07/06/2019 às 20h00min - Atualizada em 07/06/2019 às 20h00min

Câmara Única do TJAP confirma condenação de idoso de 81 anos por estupro de neta com oito anos de idade

O processo trata de um estupro praticado pelo avô da vítima.

TJAP
Consta nos autos que o réu foi condenado por cometer atos libidinosos com sua neta de oito anos de idade, mas negou a autoria e os fatos citados, alegando mal entendido entre a criança e seus pais. (TJAP)

A Câmara Única do Tribunal de Justiça do Amapá (TJAP) realizou, sua 151ª Sessão Extraordinária, com 65 processos em pauta e três continuações de julgamento. Um dos julgados foi a Apelação Criminal nº 0034487-42.2017.8.03.0001, originada no Juizado de Violência Doméstica da comarca de Macapá. O processo trata de um estupro praticado pelo avô da vítima.

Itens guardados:
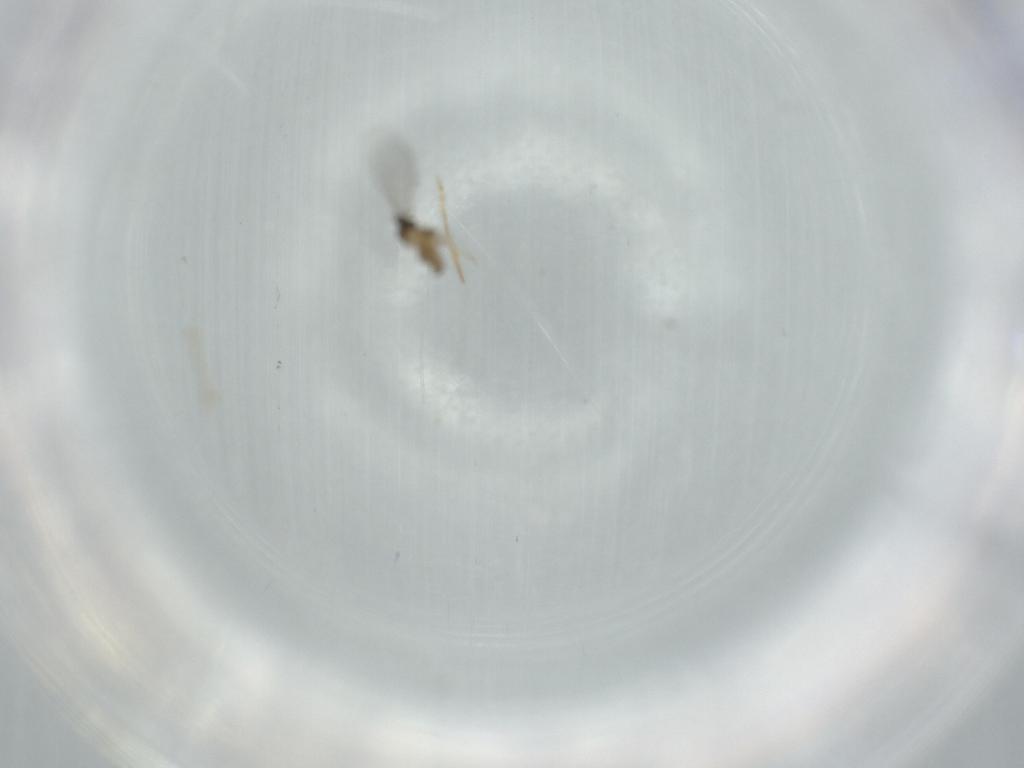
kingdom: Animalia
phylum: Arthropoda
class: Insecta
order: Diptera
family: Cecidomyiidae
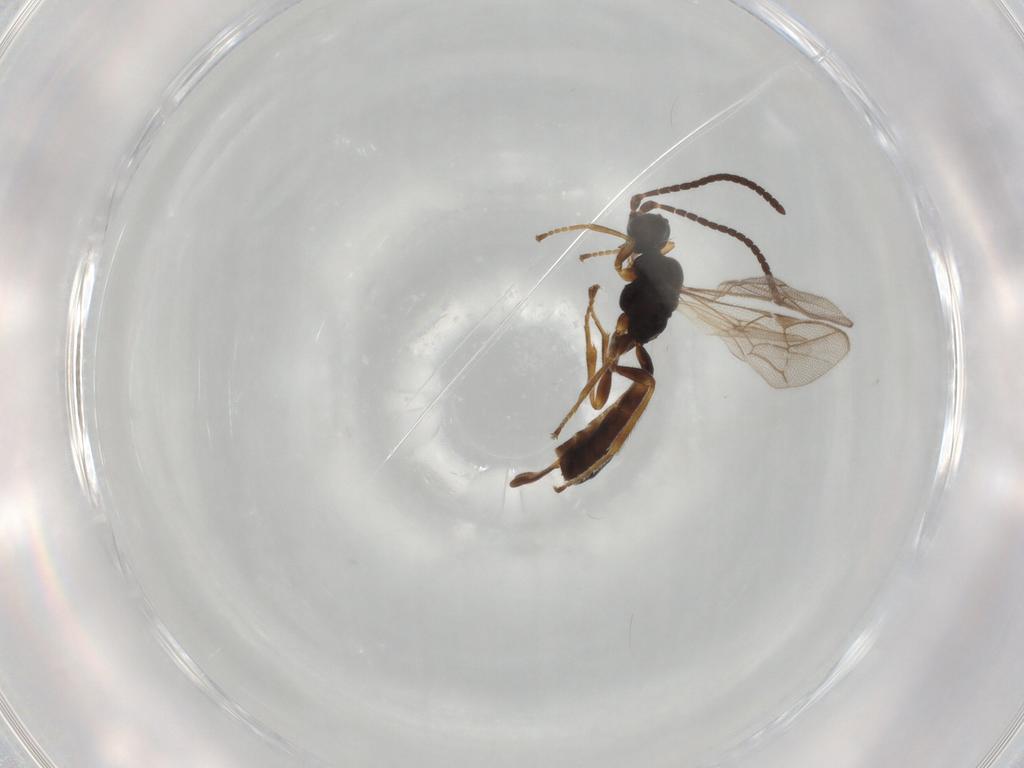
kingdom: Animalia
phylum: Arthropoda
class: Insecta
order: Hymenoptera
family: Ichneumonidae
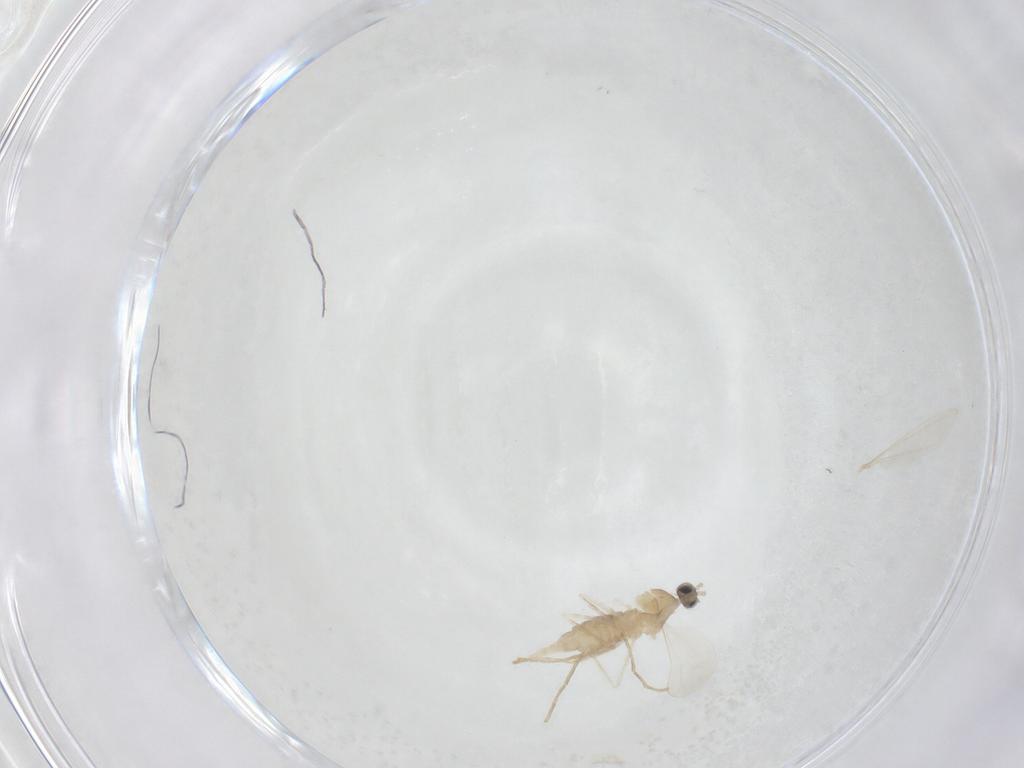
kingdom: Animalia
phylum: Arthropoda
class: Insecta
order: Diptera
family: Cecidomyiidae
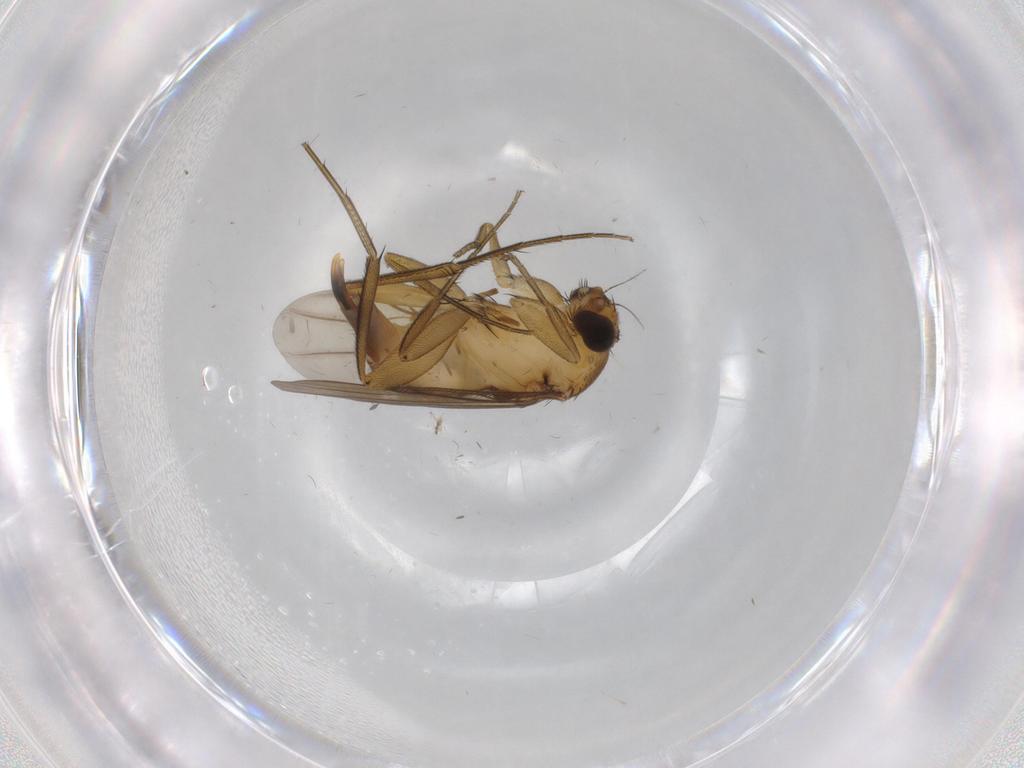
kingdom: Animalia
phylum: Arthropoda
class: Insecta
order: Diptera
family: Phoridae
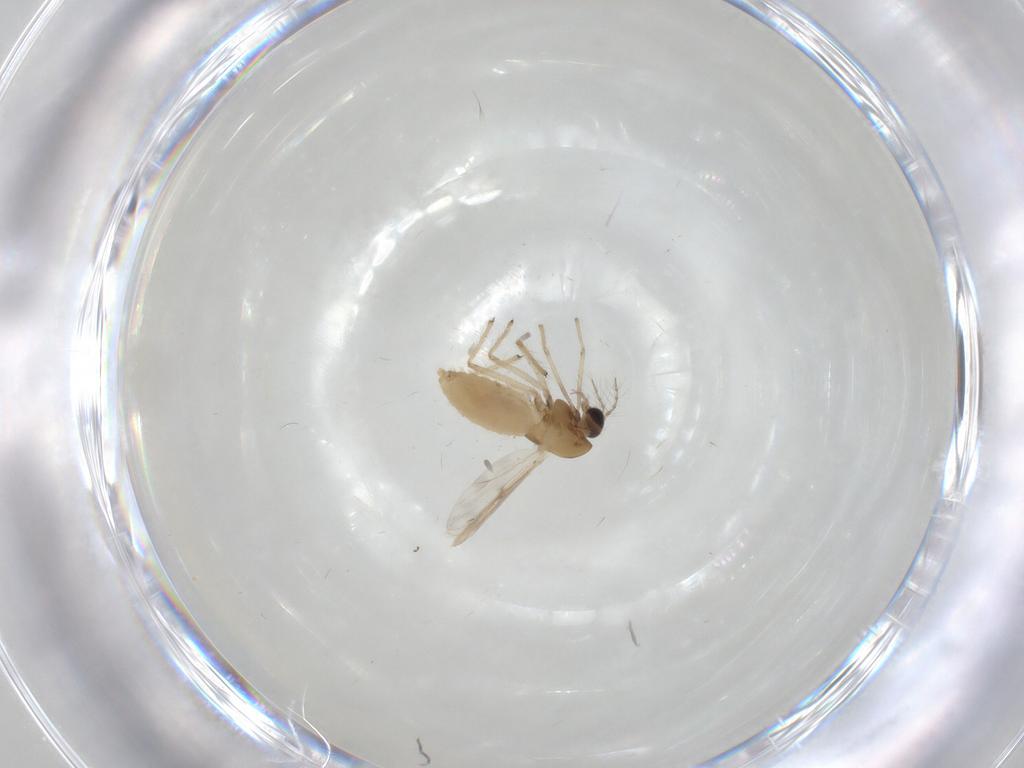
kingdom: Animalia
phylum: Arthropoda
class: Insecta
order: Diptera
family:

■ Usando as informações ■
A: Redigite a parte da notícia sobre a condenação que começa nas palavras "Câmara Única do TJAP" e para depois de "seus pais. (TJAP)".
B: Quais órgãos da Justiça aparecem na notícia sobre a condenação? Liste todos.
C: Prossiga com a notícia sobre a condenação a partir da última frase mostrada.
Você não vai precisar das linhas acima.

■ Lista de respostas ■
A:
Câmara Única do TJAP confirma condenação de idoso de 81 anos por estupro de neta com oito anos de idade

O processo trata de um estupro praticado pelo avô da vítima.

TJAP
Consta nos autos que o réu foi condenado por cometer atos libidinosos com sua neta de oito anos de idade, mas negou a autoria e os fatos citados, alegando mal entendido entre a criança e seus pais. (TJAP)

B:
- Câmara Única do Tribunal de Justiça do Amapá
- Tribunal de Justiça do Amapá (TJAP)
- Juizado de Violência Doméstica da comarca de Macapá

C:
Com relatoria do desembargador Eduardo Contreras, além de revisão do desembargador Carmo Antônio de Souza e atuação como vogal do desembargador Agostino Silvério Junior, o recurso se insurge contra condenação de idoso de 81 anos (tinha 78 à época do fato) pelo crime de estupro de vulnerável, com pena fixada em nove anos e dois meses de reclusão em regime inicial fechado, além de pagamento de danos morais e materiais no valor de R$ 5 mil.

Segundo o relator, consta nos autos que o réu foi condenado por cometer atos libidinosos com sua neta de oito anos de idade, mas negou a autoria e os fatos citados, alegando mal entendido entre a criança e seus pais. Em 1º Grau o Ministério Público opinou por provimento, mas em 2º Grau opinou por desprovimento do recurso.

De acordo com o relator, autoria e materialidade restaram confirmadas pelas provas colhidas e pelo relato da vítima. “Portanto nego provimento ao apelo, mantendo a sentença do 1º Grau”, votou o relator. Revisor e vogal acompanharam a integralidade do voto relatado.

Advogada faz primeira sustentação oral

Em outro processo, que resultou em pedido de vista, a advogada Jucielly Duarte Sanches, presente na sessão para proferir sustentação oral, teve no Plenário da Câmara Única um momento especial e emocionante. “Foi minha primeira sustentação oral e pude sustentar frente a um professor que mudou minha forma de entender o Direito e a profissão de advogada, o desembargador Carmo Antônio de Souza”, relatou.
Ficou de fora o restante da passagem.